Phung's brief supporting the new registration requirements stated: “Plaintiffs do not have an unconditional right to remain anonymous. Indeed, the plaintiffs have already lost a significant degree of anonymity as a result of their status as convicted sex offenders.”
There are signs that restricting registrants' access to the Internet, in particular social media, is a growing trend. North Carolina has banned registrants from social networks like Facebook and other chat rooms, and Pennsylvania is considering similar legislation.
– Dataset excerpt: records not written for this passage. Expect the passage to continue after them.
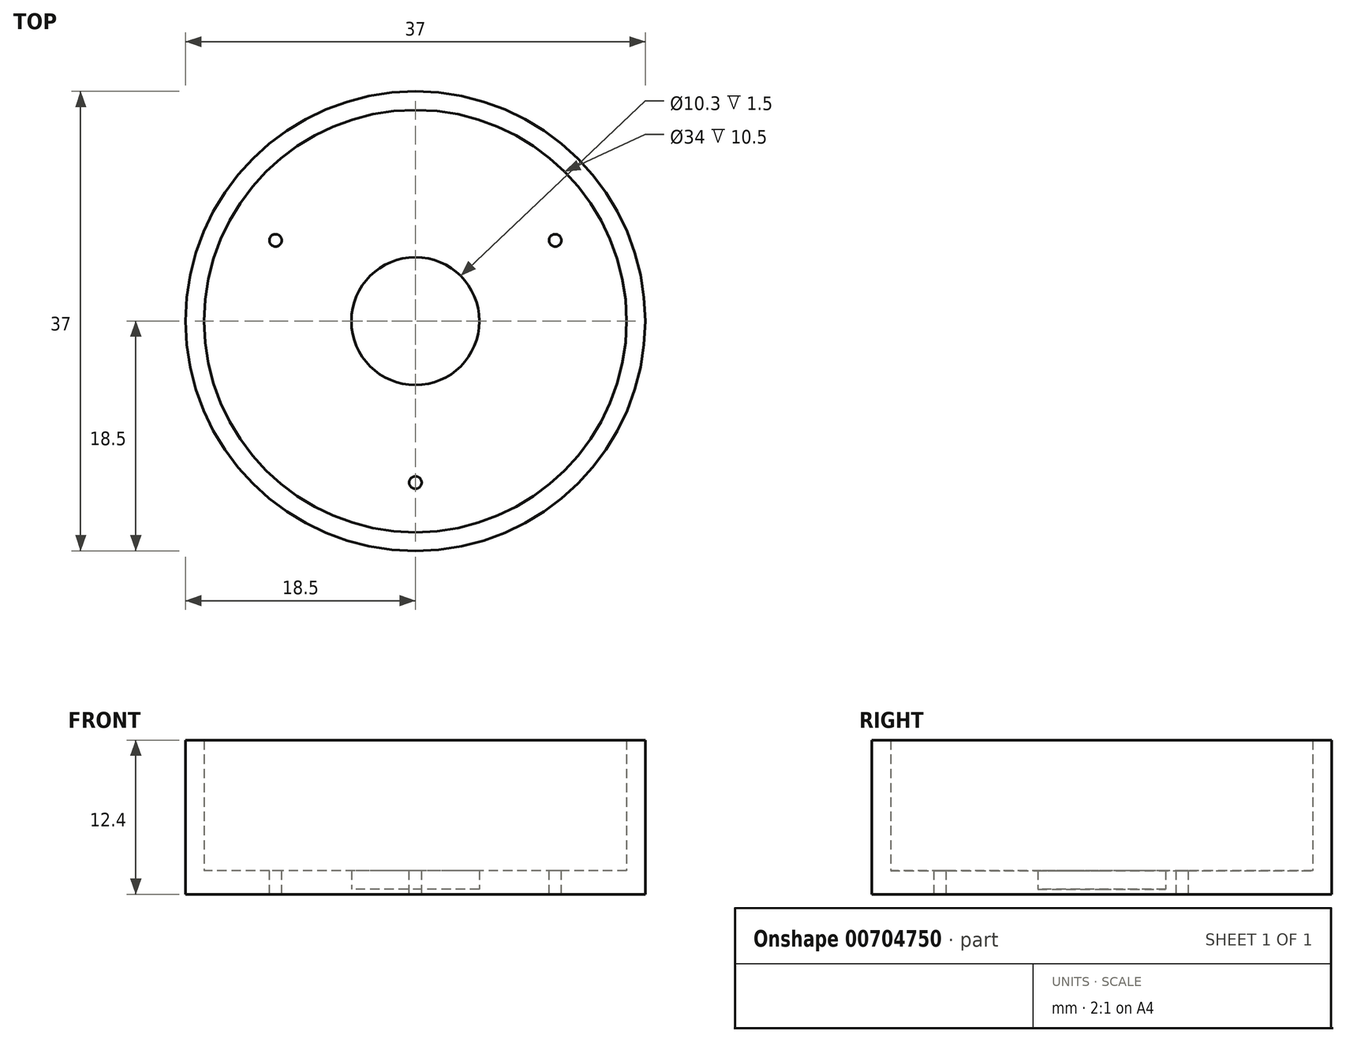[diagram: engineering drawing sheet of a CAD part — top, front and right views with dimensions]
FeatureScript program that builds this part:
annotation { "Feature Type Name" : "Feature", "Feature Type Description" : "" }
export const myFeature = defineFeature(function(context is Context, id is Id, definition is map)
    precondition{}
    {
        {
            assignVariable(context, id + "F0", {"name" : "btWandStaerke", "anyValue" : 1.5 * mm});
        }
        {
            assignVariable(context, id + "F1", {"name" : "folienStaerke", "anyValue" : 0.4 * mm});
        }
        {
            var Q0;
            Q0=qCreatedBy(makeId("Top.planeOp"),FACE);
            var sketch = newSketch(context, id + "F2", { "sketchPlane" : qUnion([Q0])});
            skCircle(sketch, "E0", {"center": v(0, 0) * mm, "radius": 5.15 * mm});
            skCircle(sketch, "E1", {"center": v(0, 0) * mm, "radius": 17 * mm});
            skCircle(sketch, "E2", {"center": v(0, 11) * mm, "radius": 5.15 * mm});
            skCircle(sketch, "E3", {"center": v(0, 0) * mm, "radius": 18.5 * mm});
            skCircle(sketch, "E4", {"center": v(0, -11) * mm, "radius": 5.15 * mm});
            skCircle(sketch, "E5", {"center": v(0, 0) * mm, "radius": 13 * mm, "construction": true});
            skLineSegment(sketch, "E6", {"start": v(0, 0) * mm, "end": v(25.72, 14.85) * mm, "construction": true});
            skLineSegment(sketch, "E7", {"start": v(0, 0) * mm, "end": v(-24.16, 13.95) * mm, "construction": true});
            skLineSegment(sketch, "E8", {"start": v(0, 0) * mm, "end": v(0, 23.96) * mm, "construction": true});
            skLineSegment(sketch, "E9", {"start": v(0, 0) * mm, "end": v(0, -25.55) * mm, "construction": true});
            skCircle(sketch, "E10", {"center": v(-11.26, 6.5) * mm, "radius": 0.5 * mm});
            skCircle(sketch, "E11", {"center": v(11.26, 6.5) * mm, "radius": 0.5 * mm});
            skCircle(sketch, "E12", {"center": v(0, -13) * mm, "radius": 0.5 * mm});
            skSolve(sketch);
        }
        {
            var Q0;
            Q0=makeQuery(id+"F2.imprint","IMPRINT",FACE,{"disambiguationData":[TD([[makeQuery(id+"F2.imprint","IMPRINT",EDGE,{"derivedFrom":sQuery(id+"F2.wireOp",EDGE,"E0")}),-1.0]])]});
            var Q1;
            Q1=makeQuery(id+"F2.imprint","IMPRINT",FACE,{"disambiguationData":[TD([[makeQuery(id+"F2.imprint","IMPRINT",EDGE,{"derivedFrom":sQuery(id+"F2.wireOp",EDGE,"E0")}),1.0]])]});
            var Q2;
            Q2=makeQuery(id+"F2.imprint","IMPRINT",FACE,{"disambiguationData":[TD([[makeQuery(id+"F2.imprint","IMPRINT",EDGE,{"derivedFrom":sQuery(id+"F2.wireOp",EDGE,"E1")}),-1.0]])]});
            var Q3;
            Q3=makeQuery(id+"F2.imprint","IMPRINT",FACE,{"disambiguationData":[TD([[makeQuery(id+"F2.imprint","IMPRINT",EDGE,{"derivedFrom":sQuery(id+"F2.wireOp",EDGE,"E2")}),1.0]])]});
            var Q4;
            Q4=makeQuery(id+"F2.imprint","IMPRINT",FACE,{"disambiguationData":[TD([[makeQuery(id+"F2.imprint","IMPRINT",EDGE,{"derivedFrom":sQuery(id+"F2.wireOp",EDGE,"E4")}),1.0]])]});
            extrude(context, id + "F3", {"entities" : qUnion([Q0, Q1, Q2, Q3, Q4]), "oppositeDirection" : true, "depth" : getVariable(context, 'folienStaerke'), "offsetDistance" : 25 * mm});
        }
        {
            var Q0;
            Q0=makeQuery(id+"F2.imprint","IMPRINT",FACE,{"disambiguationData":[TD([[makeQuery(id+"F2.imprint","IMPRINT",EDGE,{"derivedFrom":sQuery(id+"F2.wireOp",EDGE,"E0")}),-1.0]])]});
            var Q1;
            Q1=makeQuery(id+"F2.imprint","IMPRINT",FACE,{"disambiguationData":[TD([[makeQuery(id+"F2.imprint","IMPRINT",EDGE,{"derivedFrom":sQuery(id+"F2.wireOp",EDGE,"E2")}),1.0]])]});
            var Q2;
            Q2=makeQuery(id+"F2.imprint","IMPRINT",FACE,{"disambiguationData":[TD([[makeQuery(id+"F2.imprint","IMPRINT",EDGE,{"derivedFrom":sQuery(id+"F2.wireOp",EDGE,"E4")}),1.0]])]});
            extrude(context, id + "F4", {"entities" : qUnion([Q0, Q1, Q2]), "operationType" : NewBodyOperationType.ADD, "depth" : getVariable(context, 'btWandStaerke'), "offsetDistance" : 25 * mm});
        }
        {
            var Q0;
            Q0=makeQuery(id+"F2.imprint","IMPRINT",FACE,{"disambiguationData":[TD([[makeQuery(id+"F2.imprint","IMPRINT",EDGE,{"derivedFrom":sQuery(id+"F2.wireOp",EDGE,"E1")}),-1.0]])]});
            extrude(context, id + "F5", {"entities" : qUnion([Q0]), "operationType" : NewBodyOperationType.ADD, "depth" : 12 * mm, "offsetDistance" : 25 * mm});
        }
    });
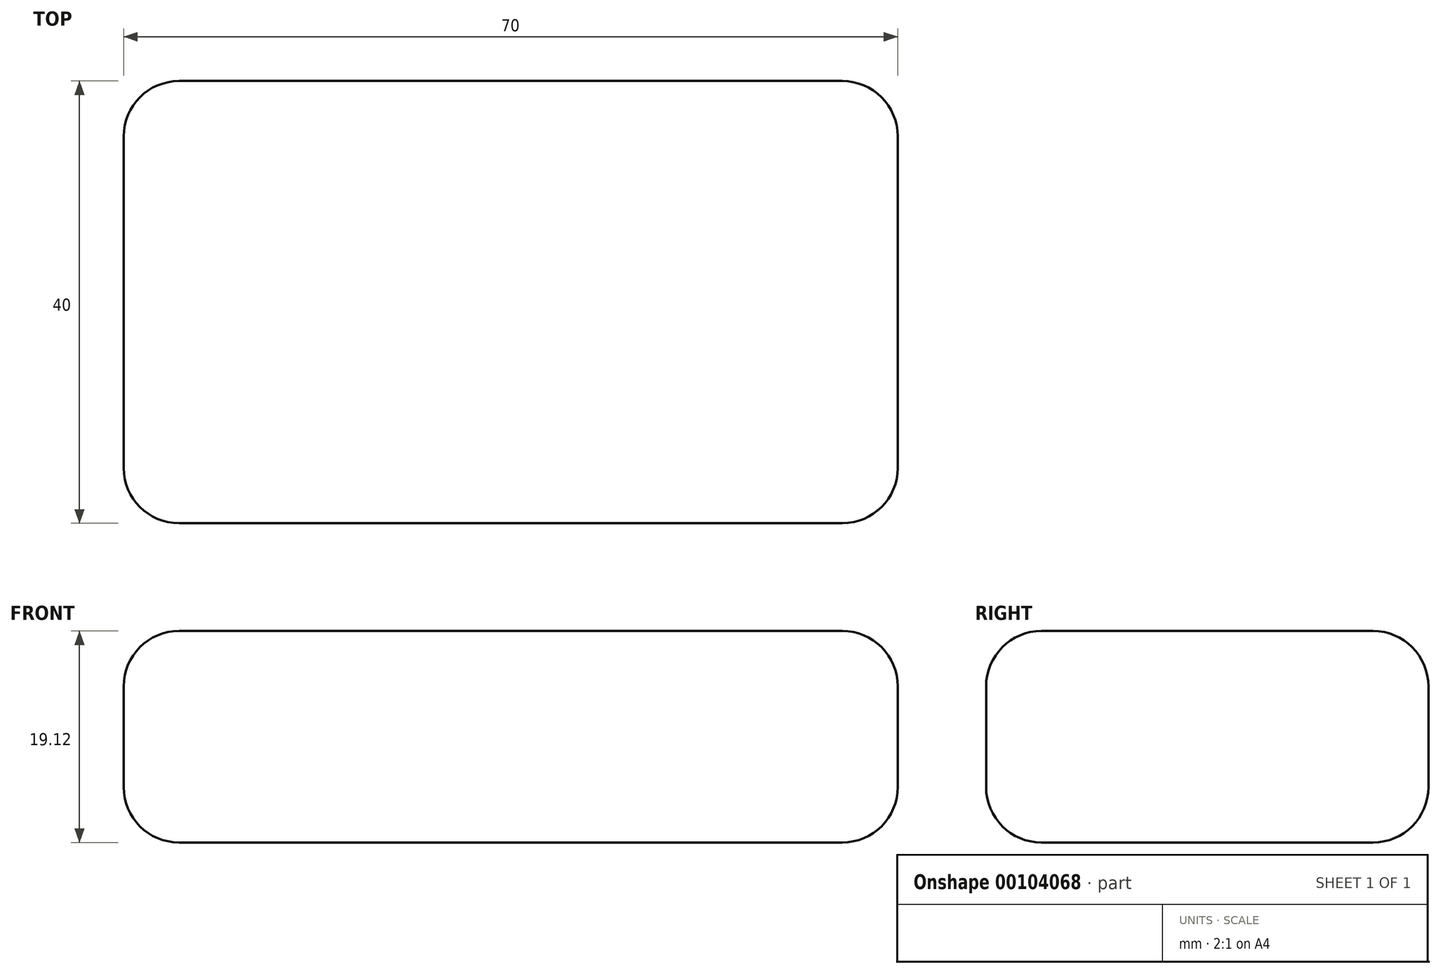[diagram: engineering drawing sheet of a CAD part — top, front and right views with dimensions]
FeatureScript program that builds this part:
annotation { "Feature Type Name" : "Feature", "Feature Type Description" : "" }
export const myFeature = defineFeature(function(context is Context, id is Id, definition is map)
    precondition{}
    {
        {
            var Q0;
            Q0=qCreatedBy(makeId("Front.planeOp"),FACE);
            var sketch = newSketch(context, id + "F0", { "sketchPlane" : qUnion([Q0])});
            skLineSegment(sketch, "E0.bottom", {"start": v(-66.69, 15) * mm, "end": v(-6.69, 15) * mm});
            skLineSegment(sketch, "E0.top", {"start": v(-66.69, -4.12) * mm, "end": v(-6.69, -4.12) * mm});
            skLineSegment(sketch, "E0.left", {"start": v(-71.69, 10) * mm, "end": v(-71.69, 0.88) * mm});
            skLineSegment(sketch, "E0.right", {"start": v(-1.69, 10) * mm, "end": v(-1.69, 0.88) * mm});
            skPoint(sketch, "E1.visualSharp", {"position": v(-71.69, 15) * mm});
            skArc(sketch, "E1.filletArc", {"start": v(-66.69, 15) * mm, "mid": v(-70.22, 13.54) * mm, "end": v(-71.69, 10) * mm});
            skPoint(sketch, "E2.visualSharp", {"position": v(-71.69, -4.12) * mm});
            skArc(sketch, "E2.filletArc", {"start": v(-71.69, 0.88) * mm, "mid": v(-70.22, -2.66) * mm, "end": v(-66.69, -4.12) * mm});
            skPoint(sketch, "E3.visualSharp", {"position": v(-1.69, 15) * mm});
            skArc(sketch, "E3.filletArc", {"start": v(-1.69, 10) * mm, "mid": v(-3.15, 13.54) * mm, "end": v(-6.69, 15) * mm});
            skPoint(sketch, "E4.visualSharp", {"position": v(-1.69, -4.12) * mm});
            skArc(sketch, "E4.filletArc", {"start": v(-6.69, -4.12) * mm, "mid": v(-3.15, -2.66) * mm, "end": v(-1.69, 0.88) * mm});
            skSolve(sketch);
        }
        {
            var Q0;
            Q0=makeQuery(id+"F0.imprint","IMPRINT",FACE,{"disambiguationData":[TD([[makeQuery(id+"F0.imprint","IMPRINT",EDGE,{"derivedFrom":sQuery(id+"F0.wireOp",EDGE,"E0.bottom")}),-1.0]])]});
            extrude(context, id + "F1", {"entities" : qUnion([Q0]), "depth" : 40 * mm});
        }
        {
            var Q0;
            Q0=makeQuery(id+"F1.opExtrude","CAP_EDGE",EDGE,{"disambiguationData":[OSD([sQuery(id+"F0.wireOp",EDGE,"E2.filletArc")])],"isStart":true});
            var Q1;
            Q1=makeQuery(id+"F1.opExtrude","SWEPT_FACE",FACE,{"disambiguationData":[OSD([sQuery(id+"F0.wireOp",EDGE,"E0.bottom")])]});
            fillet(context, id + "F2", {"entities" : qUnion([Q0, Q1]), "radius" : 5 * mm, "tangentPropagation" : true, "allowEdgeOverflow" : false});
        }
    });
Earlier this year, a similar ban in Indiana was struck down by a court of appeals.
Fakhoury told AlterNet that EFF is keeping an eye on the various laws restricting registrants' access to the Internet that are cropping up around the country, but the case against the provision in Proposition 35 is the first of its ilk for EFF. “We don't like it when anyone online is required to register their online information—no matter who, whether it's registrants or children.”
In his order granting the preliminary injunction against the provision in January, Judge Henderson wrote, “Just as the Court is mindful ... that the government has a legitimate interest in protecting individuals from online sex offenses and human trafficking, it is equally mindful that 'anonymity is a shield from the tyranny of majority,' and that Plaintiffs enjoy no lesser right to anonymous speech simply because they are 'unpopular.’”
In its decision to uphold or overturn Henderson's preliminary injunction, the court of appeals will redraw the boundaries of registrants’ virtual freedoms, much as the borders to their geographic freedom have already been redrawn numerous times. But in a post-Snowden world, a decision that upholds the right to anonymity—no matter whose—would be a precious one, and it would be difficult to overstate its significance.